Collected data entries:
***

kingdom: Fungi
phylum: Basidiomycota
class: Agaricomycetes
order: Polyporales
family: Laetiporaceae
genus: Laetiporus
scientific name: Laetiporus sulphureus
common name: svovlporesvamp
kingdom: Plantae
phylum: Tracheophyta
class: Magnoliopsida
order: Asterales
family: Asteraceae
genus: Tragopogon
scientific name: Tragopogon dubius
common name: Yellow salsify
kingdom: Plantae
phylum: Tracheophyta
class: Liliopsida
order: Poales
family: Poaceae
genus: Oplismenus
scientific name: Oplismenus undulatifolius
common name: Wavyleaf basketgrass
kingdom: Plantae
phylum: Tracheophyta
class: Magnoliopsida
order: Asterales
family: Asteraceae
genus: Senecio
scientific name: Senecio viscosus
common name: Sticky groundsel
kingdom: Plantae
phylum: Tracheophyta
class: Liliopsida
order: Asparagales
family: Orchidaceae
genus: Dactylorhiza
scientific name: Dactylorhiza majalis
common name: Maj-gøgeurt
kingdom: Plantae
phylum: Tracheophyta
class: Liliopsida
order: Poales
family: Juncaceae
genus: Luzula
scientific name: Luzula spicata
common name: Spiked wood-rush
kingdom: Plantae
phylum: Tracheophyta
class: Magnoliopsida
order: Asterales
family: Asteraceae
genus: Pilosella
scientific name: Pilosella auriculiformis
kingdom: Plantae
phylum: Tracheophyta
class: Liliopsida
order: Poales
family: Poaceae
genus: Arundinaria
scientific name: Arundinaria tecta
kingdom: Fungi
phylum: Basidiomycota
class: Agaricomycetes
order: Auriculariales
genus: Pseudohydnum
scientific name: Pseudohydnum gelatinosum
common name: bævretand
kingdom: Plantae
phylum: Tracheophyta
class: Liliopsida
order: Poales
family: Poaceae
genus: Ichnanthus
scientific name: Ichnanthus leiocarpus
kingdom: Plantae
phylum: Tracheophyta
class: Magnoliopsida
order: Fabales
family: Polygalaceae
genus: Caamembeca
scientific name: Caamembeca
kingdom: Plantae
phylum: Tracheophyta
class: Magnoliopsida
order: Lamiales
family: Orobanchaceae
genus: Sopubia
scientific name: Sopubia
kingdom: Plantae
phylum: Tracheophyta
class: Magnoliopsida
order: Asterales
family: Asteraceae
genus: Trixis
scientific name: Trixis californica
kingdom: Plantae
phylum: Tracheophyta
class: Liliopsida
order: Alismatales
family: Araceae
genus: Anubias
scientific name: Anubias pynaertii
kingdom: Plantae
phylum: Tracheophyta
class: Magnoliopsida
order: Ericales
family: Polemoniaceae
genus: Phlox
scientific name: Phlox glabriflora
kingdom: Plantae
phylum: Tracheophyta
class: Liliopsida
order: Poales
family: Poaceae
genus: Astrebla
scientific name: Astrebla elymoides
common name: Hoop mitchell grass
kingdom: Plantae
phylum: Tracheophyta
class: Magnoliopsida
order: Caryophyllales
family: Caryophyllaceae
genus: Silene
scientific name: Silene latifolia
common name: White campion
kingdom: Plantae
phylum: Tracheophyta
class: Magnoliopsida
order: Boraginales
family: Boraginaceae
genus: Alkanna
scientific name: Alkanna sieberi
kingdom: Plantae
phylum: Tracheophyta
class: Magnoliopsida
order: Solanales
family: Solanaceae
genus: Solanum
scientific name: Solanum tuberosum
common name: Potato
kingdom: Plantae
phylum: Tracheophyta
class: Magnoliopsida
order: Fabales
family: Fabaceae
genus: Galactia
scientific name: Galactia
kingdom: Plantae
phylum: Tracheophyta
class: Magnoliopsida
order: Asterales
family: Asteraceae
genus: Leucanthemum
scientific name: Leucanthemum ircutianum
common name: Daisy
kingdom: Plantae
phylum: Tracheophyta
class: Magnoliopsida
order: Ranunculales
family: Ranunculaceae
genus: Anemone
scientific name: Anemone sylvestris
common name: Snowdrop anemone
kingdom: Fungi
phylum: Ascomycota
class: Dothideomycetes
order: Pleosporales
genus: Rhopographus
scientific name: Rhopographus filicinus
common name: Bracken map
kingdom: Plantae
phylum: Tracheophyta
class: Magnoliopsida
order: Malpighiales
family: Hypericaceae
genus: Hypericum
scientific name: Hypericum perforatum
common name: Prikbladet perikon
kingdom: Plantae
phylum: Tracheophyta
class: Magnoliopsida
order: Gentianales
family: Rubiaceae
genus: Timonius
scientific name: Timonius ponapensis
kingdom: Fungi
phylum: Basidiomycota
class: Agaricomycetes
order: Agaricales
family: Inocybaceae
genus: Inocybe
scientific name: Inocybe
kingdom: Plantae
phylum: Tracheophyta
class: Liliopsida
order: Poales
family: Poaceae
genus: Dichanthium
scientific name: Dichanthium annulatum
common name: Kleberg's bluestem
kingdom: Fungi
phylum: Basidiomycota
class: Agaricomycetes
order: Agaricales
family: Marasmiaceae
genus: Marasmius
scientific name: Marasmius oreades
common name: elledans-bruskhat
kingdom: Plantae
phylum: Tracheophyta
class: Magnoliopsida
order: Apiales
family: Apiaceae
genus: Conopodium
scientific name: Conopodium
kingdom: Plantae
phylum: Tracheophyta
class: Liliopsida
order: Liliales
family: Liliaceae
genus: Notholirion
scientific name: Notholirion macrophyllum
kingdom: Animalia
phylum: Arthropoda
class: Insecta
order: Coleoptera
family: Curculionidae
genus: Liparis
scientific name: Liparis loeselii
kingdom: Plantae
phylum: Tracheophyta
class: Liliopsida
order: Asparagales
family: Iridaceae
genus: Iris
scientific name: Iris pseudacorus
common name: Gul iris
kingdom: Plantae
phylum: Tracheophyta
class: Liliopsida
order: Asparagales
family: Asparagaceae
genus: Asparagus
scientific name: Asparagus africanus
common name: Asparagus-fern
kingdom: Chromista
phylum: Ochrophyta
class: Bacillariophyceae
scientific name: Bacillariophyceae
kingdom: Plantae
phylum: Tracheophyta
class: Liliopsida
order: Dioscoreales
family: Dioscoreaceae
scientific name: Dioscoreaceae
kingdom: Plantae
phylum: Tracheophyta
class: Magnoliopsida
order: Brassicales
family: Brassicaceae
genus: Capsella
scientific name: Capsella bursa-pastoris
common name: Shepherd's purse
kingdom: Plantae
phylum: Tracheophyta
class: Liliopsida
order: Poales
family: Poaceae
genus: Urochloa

***

Reproduce the data above, substituting "vernacular name" for every occurrence of "common name" and leaving everything else unchanged.

kingdom: Fungi
phylum: Basidiomycota
class: Agaricomycetes
order: Polyporales
family: Laetiporaceae
genus: Laetiporus
scientific name: Laetiporus sulphureus
vernacular name: svovlporesvamp
kingdom: Plantae
phylum: Tracheophyta
class: Magnoliopsida
order: Asterales
family: Asteraceae
genus: Tragopogon
scientific name: Tragopogon dubius
vernacular name: Yellow salsify
kingdom: Plantae
phylum: Tracheophyta
class: Liliopsida
order: Poales
family: Poaceae
genus: Oplismenus
scientific name: Oplismenus undulatifolius
vernacular name: Wavyleaf basketgrass
kingdom: Plantae
phylum: Tracheophyta
class: Magnoliopsida
order: Asterales
family: Asteraceae
genus: Senecio
scientific name: Senecio viscosus
vernacular name: Sticky groundsel
kingdom: Plantae
phylum: Tracheophyta
class: Liliopsida
order: Asparagales
family: Orchidaceae
genus: Dactylorhiza
scientific name: Dactylorhiza majalis
vernacular name: Maj-gøgeurt
kingdom: Plantae
phylum: Tracheophyta
class: Liliopsida
order: Poales
family: Juncaceae
genus: Luzula
scientific name: Luzula spicata
vernacular name: Spiked wood-rush
kingdom: Plantae
phylum: Tracheophyta
class: Magnoliopsida
order: Asterales
family: Asteraceae
genus: Pilosella
scientific name: Pilosella auriculiformis
kingdom: Plantae
phylum: Tracheophyta
class: Liliopsida
order: Poales
family: Poaceae
genus: Arundinaria
scientific name: Arundinaria tecta
kingdom: Fungi
phylum: Basidiomycota
class: Agaricomycetes
order: Auriculariales
genus: Pseudohydnum
scientific name: Pseudohydnum gelatinosum
vernacular name: bævretand
kingdom: Plantae
phylum: Tracheophyta
class: Liliopsida
order: Poales
family: Poaceae
genus: Ichnanthus
scientific name: Ichnanthus leiocarpus
kingdom: Plantae
phylum: Tracheophyta
class: Magnoliopsida
order: Fabales
family: Polygalaceae
genus: Caamembeca
scientific name: Caamembeca
kingdom: Plantae
phylum: Tracheophyta
class: Magnoliopsida
order: Lamiales
family: Orobanchaceae
genus: Sopubia
scientific name: Sopubia
kingdom: Plantae
phylum: Tracheophyta
class: Magnoliopsida
order: Asterales
family: Asteraceae
genus: Trixis
scientific name: Trixis californica
kingdom: Plantae
phylum: Tracheophyta
class: Liliopsida
order: Alismatales
family: Araceae
genus: Anubias
scientific name: Anubias pynaertii
kingdom: Plantae
phylum: Tracheophyta
class: Magnoliopsida
order: Ericales
family: Polemoniaceae
genus: Phlox
scientific name: Phlox glabriflora
kingdom: Plantae
phylum: Tracheophyta
class: Liliopsida
order: Poales
family: Poaceae
genus: Astrebla
scientific name: Astrebla elymoides
vernacular name: Hoop mitchell grass
kingdom: Plantae
phylum: Tracheophyta
class: Magnoliopsida
order: Caryophyllales
family: Caryophyllaceae
genus: Silene
scientific name: Silene latifolia
vernacular name: White campion
kingdom: Plantae
phylum: Tracheophyta
class: Magnoliopsida
order: Boraginales
family: Boraginaceae
genus: Alkanna
scientific name: Alkanna sieberi
kingdom: Plantae
phylum: Tracheophyta
class: Magnoliopsida
order: Solanales
family: Solanaceae
genus: Solanum
scientific name: Solanum tuberosum
vernacular name: Potato
kingdom: Plantae
phylum: Tracheophyta
class: Magnoliopsida
order: Fabales
family: Fabaceae
genus: Galactia
scientific name: Galactia
kingdom: Plantae
phylum: Tracheophyta
class: Magnoliopsida
order: Asterales
family: Asteraceae
genus: Leucanthemum
scientific name: Leucanthemum ircutianum
vernacular name: Daisy
kingdom: Plantae
phylum: Tracheophyta
class: Magnoliopsida
order: Ranunculales
family: Ranunculaceae
genus: Anemone
scientific name: Anemone sylvestris
vernacular name: Snowdrop anemone
kingdom: Fungi
phylum: Ascomycota
class: Dothideomycetes
order: Pleosporales
genus: Rhopographus
scientific name: Rhopographus filicinus
vernacular name: Bracken map
kingdom: Plantae
phylum: Tracheophyta
class: Magnoliopsida
order: Malpighiales
family: Hypericaceae
genus: Hypericum
scientific name: Hypericum perforatum
vernacular name: Prikbladet perikon
kingdom: Plantae
phylum: Tracheophyta
class: Magnoliopsida
order: Gentianales
family: Rubiaceae
genus: Timonius
scientific name: Timonius ponapensis
kingdom: Fungi
phylum: Basidiomycota
class: Agaricomycetes
order: Agaricales
family: Inocybaceae
genus: Inocybe
scientific name: Inocybe
kingdom: Plantae
phylum: Tracheophyta
class: Liliopsida
order: Poales
family: Poaceae
genus: Dichanthium
scientific name: Dichanthium annulatum
vernacular name: Kleberg's bluestem
kingdom: Fungi
phylum: Basidiomycota
class: Agaricomycetes
order: Agaricales
family: Marasmiaceae
genus: Marasmius
scientific name: Marasmius oreades
vernacular name: elledans-bruskhat
kingdom: Plantae
phylum: Tracheophyta
class: Magnoliopsida
order: Apiales
family: Apiaceae
genus: Conopodium
scientific name: Conopodium
kingdom: Plantae
phylum: Tracheophyta
class: Liliopsida
order: Liliales
family: Liliaceae
genus: Notholirion
scientific name: Notholirion macrophyllum
kingdom: Animalia
phylum: Arthropoda
class: Insecta
order: Coleoptera
family: Curculionidae
genus: Liparis
scientific name: Liparis loeselii
kingdom: Plantae
phylum: Tracheophyta
class: Liliopsida
order: Asparagales
family: Iridaceae
genus: Iris
scientific name: Iris pseudacorus
vernacular name: Gul iris
kingdom: Plantae
phylum: Tracheophyta
class: Liliopsida
order: Asparagales
family: Asparagaceae
genus: Asparagus
scientific name: Asparagus africanus
vernacular name: Asparagus-fern
kingdom: Chromista
phylum: Ochrophyta
class: Bacillariophyceae
scientific name: Bacillariophyceae
kingdom: Plantae
phylum: Tracheophyta
class: Liliopsida
order: Dioscoreales
family: Dioscoreaceae
scientific name: Dioscoreaceae
kingdom: Plantae
phylum: Tracheophyta
class: Magnoliopsida
order: Brassicales
family: Brassicaceae
genus: Capsella
scientific name: Capsella bursa-pastoris
vernacular name: Shepherd's purse
kingdom: Plantae
phylum: Tracheophyta
class: Liliopsida
order: Poales
family: Poaceae
genus: Urochloa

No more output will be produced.